Opening a Door to Yourself




Philip Koch, Truro Studio Door, oil on canvas, 
48 x 36 inches, 1995

We find hints of ourselves when we feel moved by the art of others.

This was painted from a smaller oil I made on location in the large painting room of Edward Hopper’s Truro, MA studio. 

I’ve been so fortunate over the years to have been given unprecedented access to Hopper’s Truro studio. When one is there you’re inevitably drawn to the windows and this doorway that line the west side of the house. All offer this view of Cape Cod Bay. It’s striking to see.  But for me it also felt familiar as the view reminded me of my boyhood home on the shore of the open waters of Lake Ontario.

It’s funny what can cause you shame when you’re seven or eight. There were two things boys in my neighborhood had to do to be “one of the guys”- ride bikes and play basketball. I was lousy at basketball. And after a hard fall on an early attempt to ride a bicycle try as I might I couldn’t master keeping my balance on a two-wheeler. When basketball or biking were the group's activity, I’d slip away from my friends to our family’s beach on Lake Ontario and play by myself. Much of the time I’d just stare out at the the Lake. On the water you could sail away to other places and maybe other times. It comforted me and suggested my present dilemmas weren’t permanent.

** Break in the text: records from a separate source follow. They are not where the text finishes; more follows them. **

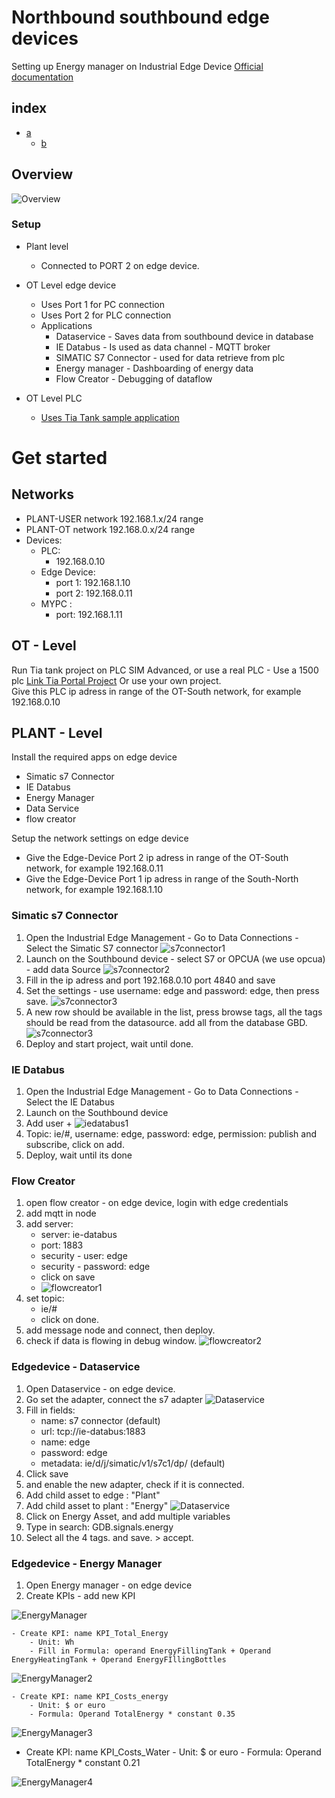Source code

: # Northbound southbound edge devices
Setting up Energy manager on Industrial Edge Device
[Official documentation](https://github.com/industrial-edge/energy-manager-getting-started)

## index

* [a](#a)
    * [b](#b)

## Overview
![Overview](files/architecture.JPG)


### Setup

- Plant level
  - Connected to PORT 2 on edge device.

- OT Level edge device
  - Uses Port 1 for PC connection
  - Uses Port 2 for PLC connection
  - Applications
    - Dataservice - Saves data from southbound device in database    
    - IE Databus - Is used as data channel - MQTT broker      
    - SIMATIC S7 Connector - used for data retrieve from plc
    - Energy manager - Dashboarding of energy data  
    - Flow Creator - Debugging of dataflow
      
- OT Level PLC
  - [Uses Tia Tank sample application](https://github.com/industrial-edge/miscellaneous#tank-application)

# Get started

## Networks
  - PLANT-USER network 192.168.1.x/24 range
  - PLANT-OT network 192.168.0.x/24 range  
  - Devices:
    - PLC: 
      - 192.168.0.10
    - Edge Device: 
      - port 1: 192.168.1.10
      - port 2: 192.168.0.11
    - MYPC :
      - port: 192.168.1.11     

## OT - Level
  Run Tia tank project on PLC SIM Advanced, or use a real PLC - Use a 1500 plc [Link Tia Portal Project](https://github.com/industrial-edge/miscellaneous#tank-application)  Or use your own project.  
  Give this PLC ip adress in range of the OT-South network, for example 192.168.0.10

## PLANT - Level
Install the required apps on edge device
- Simatic s7 Connector 
- IE Databus 
- Energy Manager
- Data Service
- flow creator
 
Setup the network settings  on edge device
  - Give the Edge-Device Port 2 ip adress in range of the OT-South network, for example 192.168.0.11
  - Give the Edge-Device Port 1 ip adress in range of the South-North network, for example 192.168.1.10

### Simatic s7 Connector
1. Open the Industrial Edge Management - Go to Data Connections - Select the Simatic S7 connector
![s7connector1](files/edgedevice-s7-connector-1.JPG)
2. Launch on the Southbound device - select S7 or OPCUA (we use opcua) - add data Source 
![s7connector2](files/edgedevice-s7-connector-2-add-opcua.JPG)
3. Fill in the ip adress and port 192.168.0.10 port 4840 and save
4. Set the settings - use username: edge and password: edge, then press save.
![s7connector3](files/edgedevice-s7-connector-3-settings.JPG)
5. A new row should be available in the list, press browse tags, all the tags should be read from the datasource. add all from the database GBD.
![s7connector3](files/edgedevice-s7-connector-4-browse.JPG)
6. Deploy and start project, wait until done.

### IE Databus
1. Open the Industrial Edge Management - Go to Data Connections - Select the IE Databus
2. Launch on the Southbound device 
3. Add user + 
![iedatabus1](files/edgedevice-ie-databus-1.JPG)
4. Topic: ie/#, username: edge, password: edge, permission: publish and subscribe, click on add.
5. Deploy, wait until its done

### Flow Creator
1. open flow creator - on edge device, login with edge credentials 
2. add mqtt in node
3. add server: 
    - server: ie-databus
    - port: 1883
    - security - user: edge
    - security - password: edge
    - click on save
    - ![flowcreator1](files/edgedevice-flow-creator-1.JPG)
4. set topic:
    - ie/#
    - click on done.
5. add message node and connect, then deploy.
6. check if data is flowing in debug window.
![flowcreator2](files/edgedevice-flow-creator-2.JPG)


### Edgedevice - Dataservice 
1. Open Dataservice - on edge device.
2. Go set the adapter, connect the s7 adapter
![Dataservice](files/edgedevice-dataservice-1.JPG)
3. Fill in fields:
   - name: s7 connector (default)
   - url: tcp://ie-databus:1883
   - name: edge
   - password: edge
   - metadata: ie/d/j/simatic/v1/s7c1/dp/   (default)
4. Click save
5. and enable the new adapter, check if it is connected.
6. Add child asset to edge : "Plant" 
7. Add child asset to plant : "Energy" 
![Dataservice](files/edgedevice-dataservice-2.JPG)
8. Click on Energy Asset, and add multiple variables
9. Type in search: GDB.signals.energy
10. Select all the 4 tags. and save. > accept.


### Edgedevice - Energy Manager
1. Open Energy manager - on edge device
2. Create KPIs - add new KPI

![EnergyManager](files/energymanager-1.JPG)

    - Create KPI: name KPI_Total_Energy
        - Unit: Wh
        - Fill in Formula: operand EnergyFillingTank + Operand EnergyHeatingTank + Operand EnergyFIllingBottles

![EnergyManager2](files/energymanager-2.JPG)

    - Create KPI: name KPI_Costs_energy
        - Unit: $ or euro
        - Formula: Operand TotalEnergy * constant 0.35

![EnergyManager3](files/energymanager-3.JPG)

- Create KPI: name KPI_Costs_Water
        - Unit: $ or euro
        - Formula: Operand TotalEnergy * constant 0.21

![EnergyManager4](files/energymanager-4.JPG)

Gazing through this doorway at the Hopper studio you’re transported- I remembered what a friend the waters of Lake Ontario had been to me. I wonder what places it took Hopper’s musings as he looked through it. He did immortalize it in one of his most famous oils, Rooms by the Sea from 1951 (now at Yale’s art museum). This was the first painting I ever paid attention to when I was a teenager and accidentally ran across it in a magazine in my parents’ home.






When people are grabbed by a piece of art they don’t stay put. They’re propelled as if by a spring board into fantasy and their old memories are stirred. This is all good- it means the art is doing its work.